Passage provided ::
☆ ☆ ☆ ☆ ☆

1) uncountability (Cantor)

2) category (Baire)

3) Measure (Jordan/Borel/Lebesgue)

Can you please elaborate on the Cantor-Fourier connection more explicitly or provide a helpful URL? Thank you.

It is detailed in the article itself. Cantor wanted to say what classes of sets of discontinuities are allowed such that we can still represent a function with a trigonometric series. Cantor's approach immediately led to what are now called Cantor-Bendixson derivatives, and indirectly led to Cantor developing the rudiments of modern (naive) set theory.

I see, I missed it while I was looking for Fourier, thanks.

I’m curious how this work is mathematically related to the complex unit circle.

What is category in this sense?

☆ ☆ ☆ ☆ ☆

Exercise set ::
#1 For the thread on Cantor's work, say whether each statement agrees with it. Answer yes or no for each, and quote the deciding words. (a) Cantor's approach led directly to what are now called Cantor-Bendixson derivatives. (b) The list pairs Baire with measure. (c) Cantor's work led indirectly to the rudiments of modern set theory.
#2 According to the thread on Cantor's work, what did Cantor want to determine?
The lines after this point come from a separate source.

Data below ::
☆ ☆ ☆ ☆ ☆

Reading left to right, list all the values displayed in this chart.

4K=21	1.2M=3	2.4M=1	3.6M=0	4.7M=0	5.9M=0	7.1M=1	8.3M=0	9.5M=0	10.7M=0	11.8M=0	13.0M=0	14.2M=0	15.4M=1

☆ ☆ ☆ ☆ ☆

Expected responses ::
#1
(a) Yes: "Cantor's approach immediately led to what are now called Cantor-Bendixson derivatives"
(b) No: "2) category (Baire)"
(c) Yes: "indirectly led to Cantor developing the rudiments of modern (naive) set theory"

#2 He wanted to determine which classes of sets of discontinuities still allow a function to be represented by a trigonometric series.